Mon code utilise la bibliothèque de calcul multi-précision GNU MP afin de pouvoir manipuler de grands entiers. Pour pouvoir compiler et exécuter le code, il vous faut disposer d'une version binaire de cette bibliothèque et de ses fichiers d'en-tête. Sous Linux, vous pouvez les installer facilement (apt-get install libgmp3c2 ou tout autre mécanisme proposé par votre distribution). Pour windows, je propose des versions (non testées personnellement) adaptées pour MinGW (ici), et Visual C++ (). Je présente mes excuses aux utilisateurs de MacOS, à qui je ne suis en mesure de fournir aucune aide sur ce point. Par ailleurs, pour aider la lecture du code, le manuel de GMP se trouve ici.

Références

Les habituelles : pages wikipedia, dont les liens dispersés dans le texte, la page RSA, et plus généralement le portail cryptologie. Voir notament la notion importante de signature numérique, non évoquée en cours. Pour quelques méthodes de factorisation toujours intéressantes quoique dépassées depuis la dernière édition du livre, le volume 2 du Knuth.

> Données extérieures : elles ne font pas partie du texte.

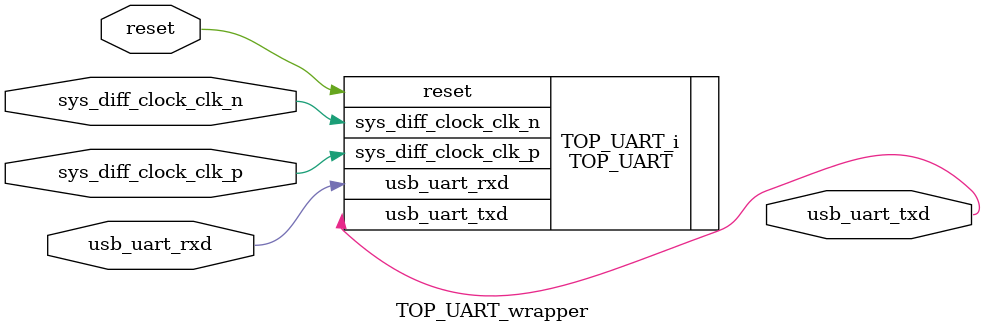
<source format=v>
`timescale 1 ps / 1 ps

module TOP_UART_wrapper
   (reset,
    sys_diff_clock_clk_n,
    sys_diff_clock_clk_p,
    usb_uart_rxd,
    usb_uart_txd);
  input reset;
  input sys_diff_clock_clk_n;
  input sys_diff_clock_clk_p;
  input usb_uart_rxd;
  output usb_uart_txd;

  wire reset;
  wire sys_diff_clock_clk_n;
  wire sys_diff_clock_clk_p;
  wire usb_uart_rxd;
  wire usb_uart_txd;

  TOP_UART TOP_UART_i
       (.reset(reset),
        .sys_diff_clock_clk_n(sys_diff_clock_clk_n),
        .sys_diff_clock_clk_p(sys_diff_clock_clk_p),
        .usb_uart_rxd(usb_uart_rxd),
        .usb_uart_txd(usb_uart_txd));
endmodule

</source>
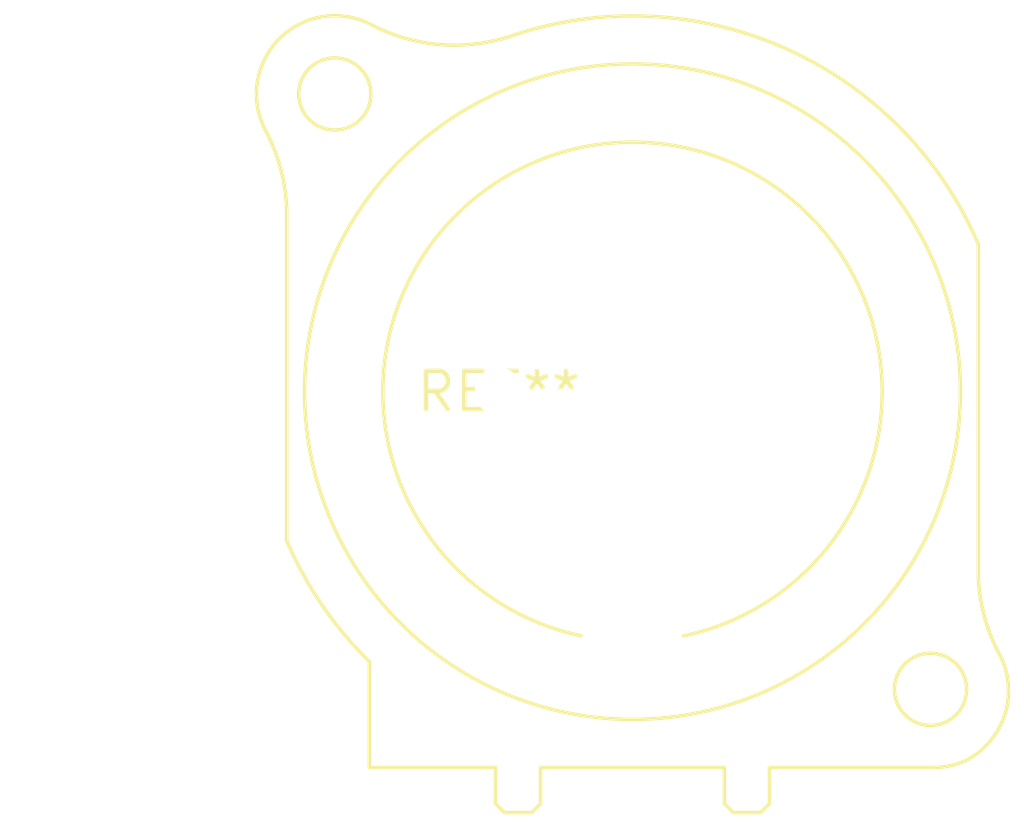
<source format=kicad_pcb>
(kicad_pcb (version 20240108) (generator pcbnew)

  (general
    (thickness 1.6)
  )

  (paper "A4")
  (layers
    (0 "F.Cu" signal)
    (31 "B.Cu" signal)
    (32 "B.Adhes" user "B.Adhesive")
    (33 "F.Adhes" user "F.Adhesive")
    (34 "B.Paste" user)
    (35 "F.Paste" user)
    (36 "B.SilkS" user "B.Silkscreen")
    (37 "F.SilkS" user "F.Silkscreen")
    (38 "B.Mask" user)
    (39 "F.Mask" user)
    (40 "Dwgs.User" user "User.Drawings")
    (41 "Cmts.User" user "User.Comments")
    (42 "Eco1.User" user "User.Eco1")
    (43 "Eco2.User" user "User.Eco2")
    (44 "Edge.Cuts" user)
    (45 "Margin" user)
    (46 "B.CrtYd" user "B.Courtyard")
    (47 "F.CrtYd" user "F.Courtyard")
    (48 "B.Fab" user)
    (49 "F.Fab" user)
    (50 "User.1" user)
    (51 "User.2" user)
    (52 "User.3" user)
    (53 "User.4" user)
    (54 "User.5" user)
    (55 "User.6" user)
    (56 "User.7" user)
    (57 "User.8" user)
    (58 "User.9" user)
  )

  (setup
    (pad_to_mask_clearance 0)
    (pcbplotparams
      (layerselection 0x00010fc_ffffffff)
      (plot_on_all_layers_selection 0x0000000_00000000)
      (disableapertmacros false)
      (usegerberextensions false)
      (usegerberattributes false)
      (usegerberadvancedattributes false)
      (creategerberjobfile false)
      (dashed_line_dash_ratio 12.000000)
      (dashed_line_gap_ratio 3.000000)
      (svgprecision 4)
      (plotframeref false)
      (viasonmask false)
      (mode 1)
      (useauxorigin false)
      (hpglpennumber 1)
      (hpglpenspeed 20)
      (hpglpendiameter 15.000000)
      (dxfpolygonmode false)
      (dxfimperialunits false)
      (dxfusepcbnewfont false)
      (psnegative false)
      (psa4output false)
      (plotreference false)
      (plotvalue false)
      (plotinvisibletext false)
      (sketchpadsonfab false)
      (subtractmaskfromsilk false)
      (outputformat 1)
      (mirror false)
      (drillshape 1)
      (scaleselection 1)
      (outputdirectory "")
    )
  )

  (net 0 "")

  (footprint "Jack_XLR_Neutrik_NC4MAV_Vertical" (layer "F.Cu") (at 0 0))

)

</source>
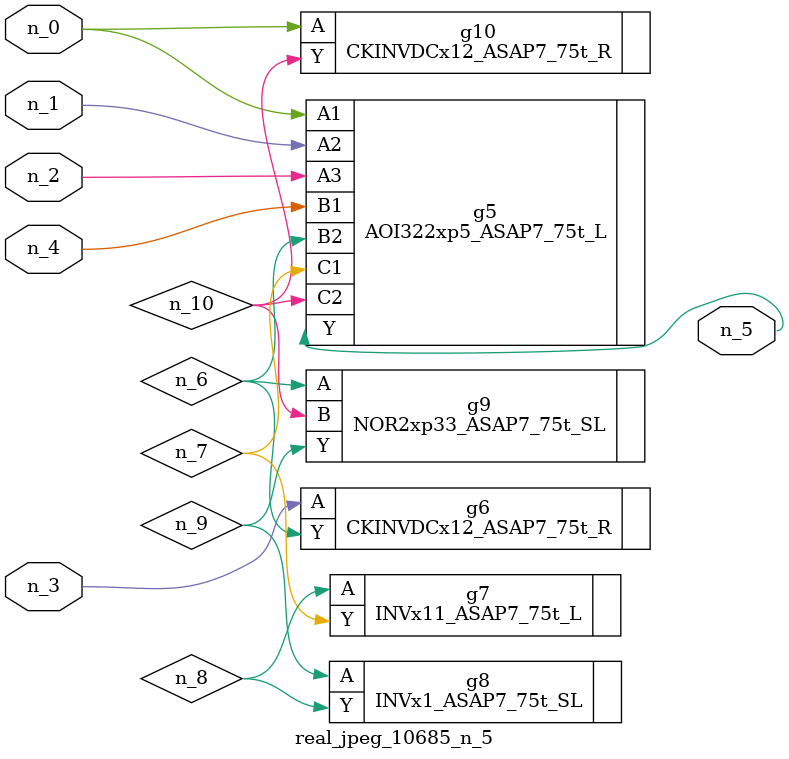
<source format=v>
module real_jpeg_10685_n_5 (n_4, n_0, n_1, n_2, n_3, n_5);

input n_4;
input n_0;
input n_1;
input n_2;
input n_3;

output n_5;

wire n_8;
wire n_6;
wire n_7;
wire n_10;
wire n_9;

AOI322xp5_ASAP7_75t_L g5 ( 
.A1(n_0),
.A2(n_1),
.A3(n_2),
.B1(n_4),
.B2(n_6),
.C1(n_7),
.C2(n_10),
.Y(n_5)
);

CKINVDCx12_ASAP7_75t_R g10 ( 
.A(n_0),
.Y(n_10)
);

CKINVDCx12_ASAP7_75t_R g6 ( 
.A(n_3),
.Y(n_6)
);

NOR2xp33_ASAP7_75t_SL g9 ( 
.A(n_6),
.B(n_10),
.Y(n_9)
);

INVx11_ASAP7_75t_L g7 ( 
.A(n_8),
.Y(n_7)
);

INVx1_ASAP7_75t_SL g8 ( 
.A(n_9),
.Y(n_8)
);


endmodule
</source>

Pour des infos actuelles sur RSA, et notament la compétition de factorisation de modules RSA, le site de RSA security. Pour aller (beaucoup) plus loin sur les aspects mathématiques de la cryptographie, le « Cours de cryptographie » de Zémor. Pour une discussion de niveau assez élevé sur les algorithmes modernes de factorisation et/ou tests de primalité, « A course in Computational Number Theory » de Cohen (pour plus tard si vous continuez en maths).